ACTIVITY: Copy all lines holding the word "მხრივ" from the entries.

+++ DATA RECORDS +++

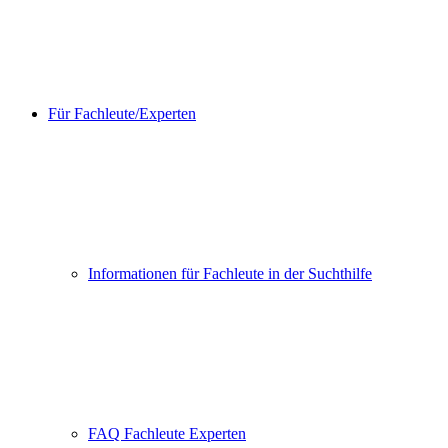
Für Fachleute/Experten
Informationen für Fachleute in der Suchthilfe
FAQ Fachleute Experten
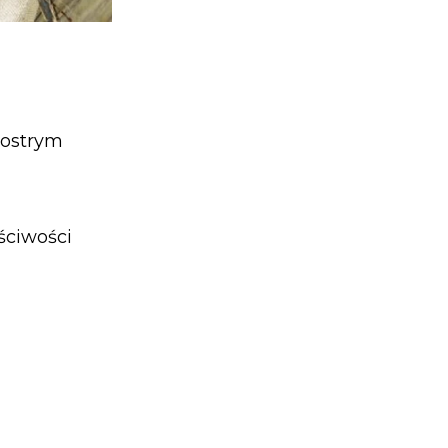
 ostrym
ściwości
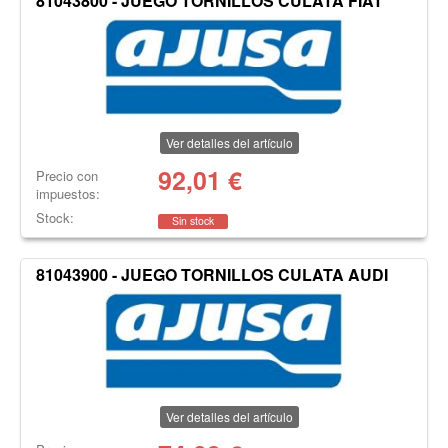
81043800 - JUEGO TORNILLOS CULATA FIAT
Ver detalles del artículo
92,01
€
Precio con
impuestos:
Stock:
Sin stock
81043900 - JUEGO TORNILLOS CULATA AUDI
Ver detalles del artículo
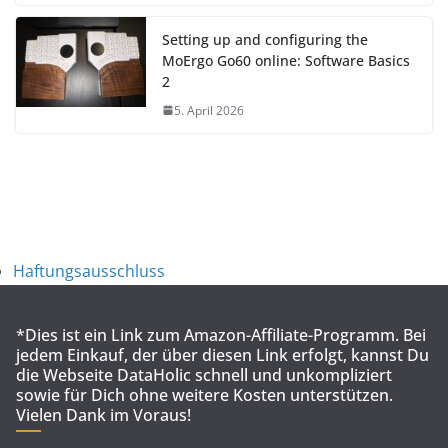
Setting up and configuring the
MoErgo Go60 online: Software Basics
2
5. April 2026
Haftungsausschluss
*Dies ist ein Link zum Amazon-Affiliate-Programm. Bei
jedem Einkauf, der über diesen Link erfolgt, kannst Du
die Webseite DataHolic schnell und unkompliziert
sowie für Dich ohne weitere Kosten unterstützen.
Vielen Dank im Voraus!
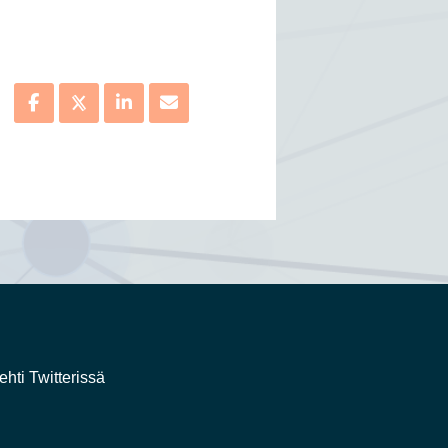
ehti Twitterissä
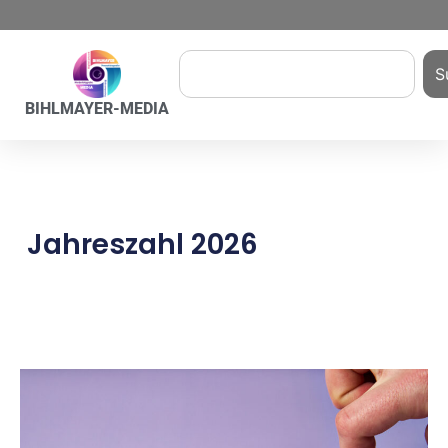
S
BIHLMAYER-MEDIA
Jahreszahl 2026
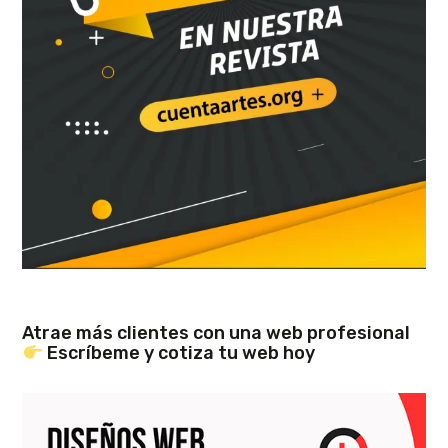
Atrae más clientes con una web profesional
Escríbeme y cotiza tu web hoy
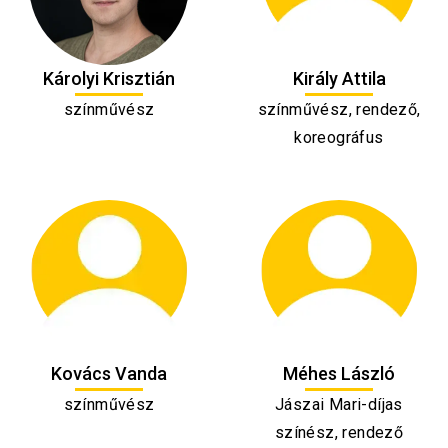
Károlyi Krisztián
Király Attila
színművész
színművész, rendező,
koreográfus
Kovács Vanda
Méhes László
színművész
Jászai Mari-díjas
színész, rendező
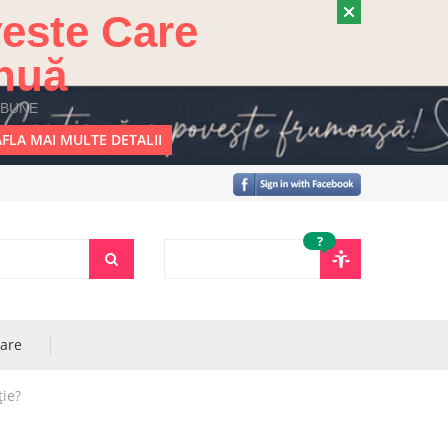
este Care
nuă
 BUNE
FLA MAI MULTE DETALII
?
rare
ție?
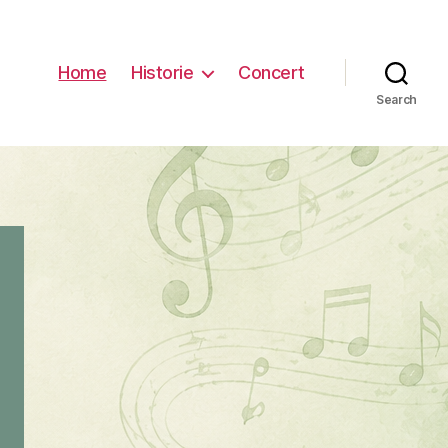
Home
Historie
Concert
Search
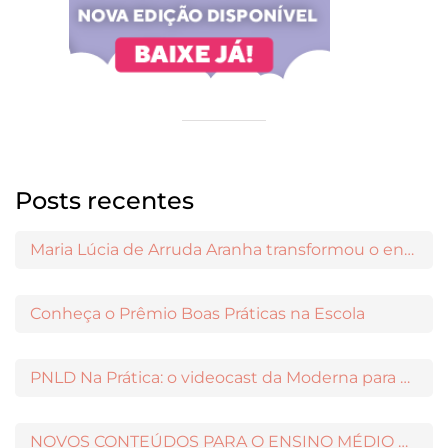
Posts recentes
Maria Lúcia de Arruda Aranha transformou o ensino de Filosofia no Brasil
Conheça o Prêmio Boas Práticas na Escola
PNLD Na Prática: o videocast da Moderna para apoiar a escolha das obras aprovadas
NOVOS CONTEÚDOS PARA O ENSINO MÉDIO DISPONÍVEIS NO MODERNAMIGOS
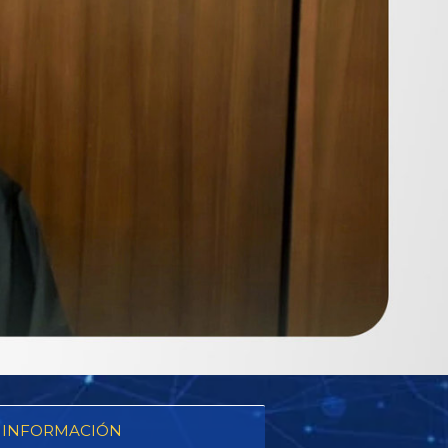
 INFORMACIÓN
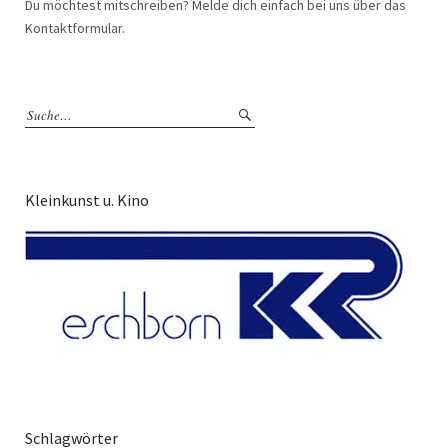
Du möchtest mitschreiben? Melde dich einfach bei uns über das
Kontaktformular.
Kleinkunst u. Kino
Schlagwörter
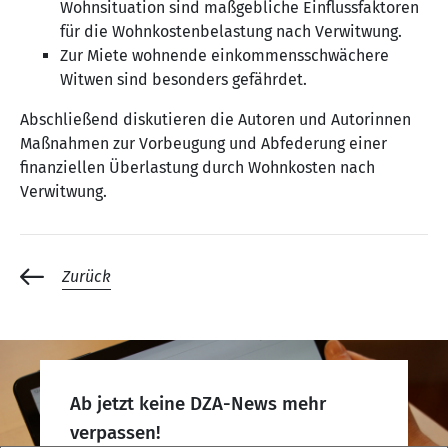
Wohnsituation sind maßgebliche Einflussfaktoren
für die Wohnkostenbelastung nach Verwitwung.
Zur Miete wohnende einkommensschwächere
Witwen sind besonders gefährdet.
Abschließend diskutieren die Autoren und Autorinnen
Maßnahmen zur Vorbeugung und Abfederung einer
finanziellen Überlastung durch Wohnkosten nach
Verwitwung.
Zurück
Ab jetzt keine DZA-News mehr
verpassen!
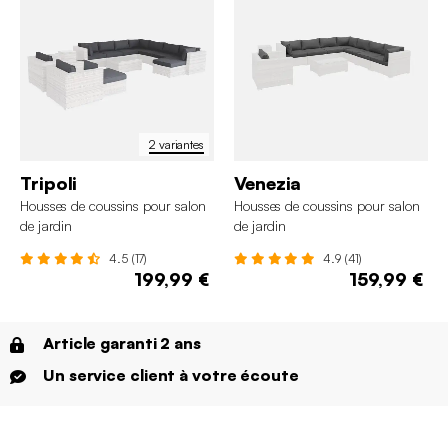
2 variantes
Tripoli
Venezia
Housses de coussins pour salon
Housses de coussins pour salon
de jardin
de jardin
4.5 (17)
4.9 (41)
199,99 €
159,99 €
Article garanti 2 ans
Un service client à votre écoute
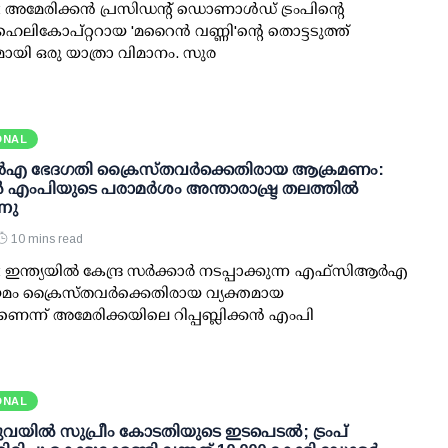
 അമേരിക്കന്‍ പ്രസിഡന്റ് ഡൊണാള്‍ഡ് ട്രംപിന്റെ
െലികോപ്റ്ററായ 'മറൈന്‍ വണ്ണി'ന്റെ തൊട്ടടുത്ത്
യി ഒരു യാത്രാ വിമാനം. സുര
ONAL
്‍‌എ ഭേദഗതി ക്രൈസ്തവർക്കെതിരായ ആക്രമണം:
 എംപിയുടെ പരാമർശം അന്താരാഷ്ട്ര തലത്തിൽ
്നു
10 mins read
ഇന്ത്യയിൽ കേന്ദ്ര സർക്കാർ നടപ്പാക്കുന്ന എഫ്സിആർഎ
മം ക്രൈസ്തവർക്കെതിരായ വ്യക്തമായ
ന്ന് അമേരിക്കയിലെ റിപ്പബ്ലിക്കൻ എംപി
ONAL
യില്‍ സുപ്രീം കോടതിയുടെ ഇടപെടല്‍; ട്രംപ്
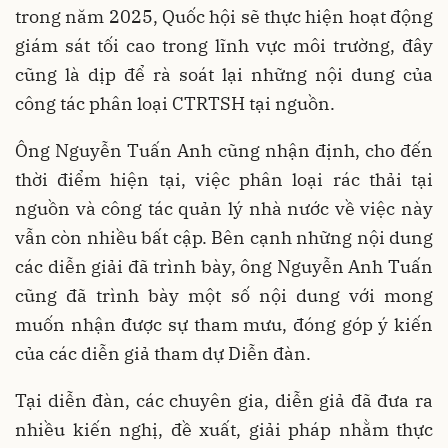
trong năm 2025, Quốc hội sẽ thực hiện hoạt động
giám sát tối cao trong lĩnh vực môi trường, đây
cũng là dịp để rà soát lại những nội dung của
công tác phân loại CTRTSH tại nguồn.
Ông Nguyễn Tuấn Anh cũng nhận định, cho đến
thời điểm hiện tại, việc phân loại rác thải tại
nguồn và công tác quản lý nhà nước về việc này
vẫn còn nhiều bất cập. Bên cạnh những nội dung
các diễn giải đã trình bày, ông Nguyễn Anh Tuấn
cũng đã trình bày một số nội dung với mong
muốn nhận được sự tham mưu, đóng góp ý kiến
của các diễn giả tham dự Diễn đàn.
Tại diễn đàn, các chuyên gia, diễn giả đã đưa ra
nhiều kiến nghị, đề xuất, giải pháp nhằm thực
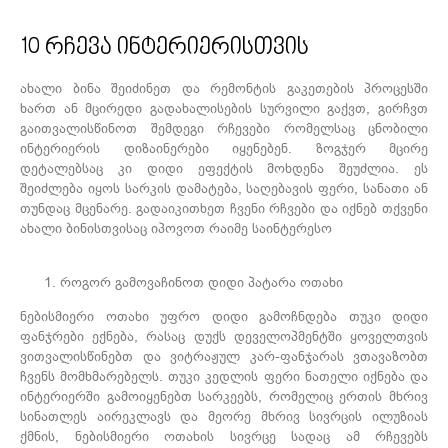
ᲙᲝᲜᲢᲐᲥᲢᲘ
10 რჩევა ინტერიერისთვის
ახალი ბინა შეიძინეთ და რემონტის გაკეთების პროცესში
ხართ ან მცირედი გადახალისების სურვილი გაქვთ, გირჩვთ
გაითვალისწინოთ შემდეგი რჩევები რომელსაც ცნობილი
ინტერიერის დიზაინერები იყენებენ. ზოგჯერ მცირე
დეტალებსაც კი დიდი ეფექტის მოხდენა შეუძლია. ეს
შეიძლება იყოს სარკის დამატება, საღებავის ფერი, სანათი ან
თუნდაც მცენარე. გადაიკითხეთ ჩვენი რჩვები და იქნებ თქვენი
ახალი ბინისთვისაც იპოვოთ რაიმე საინტერესო
როგორ გამოვაჩინოთ დიდი პატარა ოთახი
ნებისმიერი ოთახი უფრო დიდი გამოჩნდება თუკი დიდი
ფანჯრები ექნება, რასაც დუქს დეველოპმენტში ყოველთვის
ვითვალისწინებთ და ვიტრაჟულ კარ-ფანჯარას ვთავაზობთ
ჩვენს მომხმარებელს. თუკი კედლის ფერი ნათელი იქნება და
ინტერიერში გამოიყენებთ სარკეებს, რომელიც ერთის მხრივ
სინათლეს აირეკლავს და მეორე მხრივ სივრცის ილუზიას
ქმნის, ნებისმიერი ოთახის სივრცე სადაც ამ რჩევებს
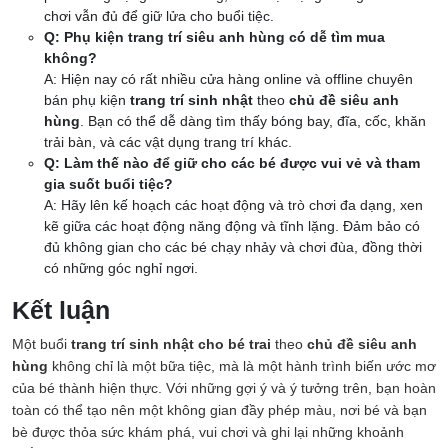
chơi vẫn đủ để giữ lửa cho buổi tiệc.
Q: Phụ kiện trang trí siêu anh hùng có dễ tìm mua
không?
A: Hiện nay có rất nhiều cửa hàng online và offline chuyên
bán phụ kiện
trang trí sinh nhật
theo
chủ đề siêu anh
hùng
. Bạn có thể dễ dàng tìm thấy bóng bay, đĩa, cốc, khăn
trải bàn, và các vật dụng trang trí khác.
Q: Làm thế nào để giữ cho các bé được vui vẻ và tham
gia suốt buổi tiệc?
A: Hãy lên kế hoạch các hoạt động và trò chơi đa dạng, xen
kẽ giữa các hoạt động năng động và tĩnh lặng. Đảm bảo có
đủ không gian cho các bé chạy nhảy và chơi đùa, đồng thời
có những góc nghỉ ngơi.
Kết luận
Một buổi
trang trí sinh nhật cho bé trai
theo
chủ đề siêu anh
hùng
không chỉ là một bữa tiệc, mà là một hành trình biến ước mơ
của bé thành hiện thực. Với những gợi ý và ý tưởng trên, bạn hoàn
toàn có thể tạo nên một không gian đầy phép màu, nơi bé và bạn
bè được thỏa sức khám phá, vui chơi và ghi lại những khoảnh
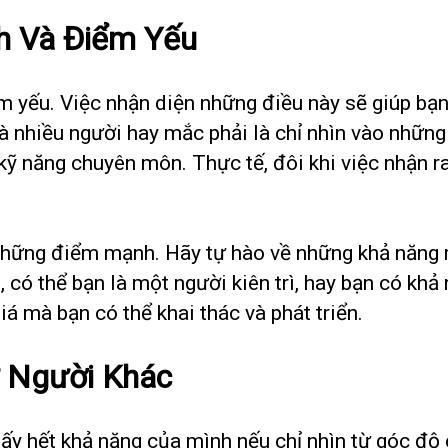
h Và Điểm Yếu
 yếu. Việc nhận diện những điều này sẽ giúp bạn
nhiều người hay mắc phải là chỉ nhìn vào những k
ếu kỹ năng chuyên môn. Thực tế, đôi khi việc nhận 
 những điểm mạnh. Hãy tự hào về những khả năng 
, có thể bạn là một người kiên trì, hay bạn có kh
á mà bạn có thể khai thác và phát triển.
ừ Người Khác
ấy hết khả năng của mình nếu chỉ nhìn từ góc độ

+++

OUTPUT FOR THIS TASK:
ინტერიერში გამოიყენებთ სარკეებს, რომელიც ერთის მხრივ
სინათლეს აირეკლავს და მეორე მხრივ სივრცის ილუზიას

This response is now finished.